Below are listed the committees along with the current number of vacancies.  Note that these numbers were taken from each site of each advisory committee, but in addition, each of the committees will have some members who will also be rotating off this year, making the number of people needed to fill vacant slots even higher.

Drugs

  • Anesthetic Analgesic – 8
  • Anti-Infective – 6
  • Anti-Viral – 5 (including the Chair)
  • Arthritis – 8 (including the Chair)
  • Cardiovascular – 1
  • Dermatological – 4
  • Drug Safety – 1
  • Endocrinology – 3
  • Gastroenterology – 4
  • Medical Imaging – 12
  • Non-Prescription – 5
  • Oncologic – 4
  • Peripheral/CNS – 5 (including the Chair)
  • Pharmaceutical Science – 14
  • PsychoPharmacologic – 1
  • Pulmonary Allergy – 1
  • Reproductive – 6 (including the Chair)

Biologics

  • Allergenic – 0
  • Blood Products – 5
  • Cellular Tissues Gene – 1
  • Transmissible Spongiform – 2
  • Vaccines Related Biologics – 1

Devices

  • Anesthesiology – 4 (Including the Chair)
  • Circulatory – 0
  • Clinical Chemistry – 0
  • Dental – 0
  • Ear Nose Throat – 0
  • Gastro Urology – 0
  • General Plastic Surgery – 1
  • General Hospital – 0
  • Hematology – 0
  • Immunological – 2
  • Med Devices Dispute – 0
  • Microbiology – 0
  • Molecular & Cl Genetics – 1
  • Neurological – 0
  • Obstetrics – 0
  • Ophthalmic – 2
  • Orthopedic – 0
  • Radiological – 0
Share this:
Share this page via Email Share this page via Stumble Upon Share this page via Digg this Share this page via Facebook Share this page via Twitter
This entry was posted in Advisory Committee Prepapartion. Bookmark the permalink.

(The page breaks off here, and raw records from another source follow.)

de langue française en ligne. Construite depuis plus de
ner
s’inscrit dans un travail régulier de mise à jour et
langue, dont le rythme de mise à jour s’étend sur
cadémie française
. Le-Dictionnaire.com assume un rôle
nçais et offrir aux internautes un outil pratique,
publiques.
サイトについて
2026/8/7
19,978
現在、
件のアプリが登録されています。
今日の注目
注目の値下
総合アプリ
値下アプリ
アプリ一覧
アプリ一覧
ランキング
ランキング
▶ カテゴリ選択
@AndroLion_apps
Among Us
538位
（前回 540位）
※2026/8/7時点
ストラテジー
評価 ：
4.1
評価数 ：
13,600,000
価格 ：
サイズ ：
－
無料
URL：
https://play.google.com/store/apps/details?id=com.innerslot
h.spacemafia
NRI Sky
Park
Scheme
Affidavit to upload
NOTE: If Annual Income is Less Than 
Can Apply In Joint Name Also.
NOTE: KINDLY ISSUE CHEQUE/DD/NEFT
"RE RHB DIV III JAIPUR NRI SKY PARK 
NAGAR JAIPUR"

One Response to Vacancies on FDA Advisory Committees

  1. Mark—As always, I appreciate the interesting perspective you provide. My reaction is to look at the distribution–the top six committees represent 45% of the vacancies. Lots of FDA people are doing a very good job of keeping the vacancies down at their AC’s–a handful of committees are not doing as good a job.

    It also might be useful to look at whether any of these larger sets of committee vacancies are an artifact of terms that ended in late November and December and will be filled before the next meeting. Clearing new members (ones ready for final sign-off and appointment) may well have slowed for vacancies created at the end of the year.

    I am fairly sanguine about the ability of FDA to handle conflicts and anxious that restrictions are eating into the pool of good members…but I am unsure that the numbers you posted (admittedly with a minimum of commentary) demonstrate that conflicts policy is creating problems filling vacances.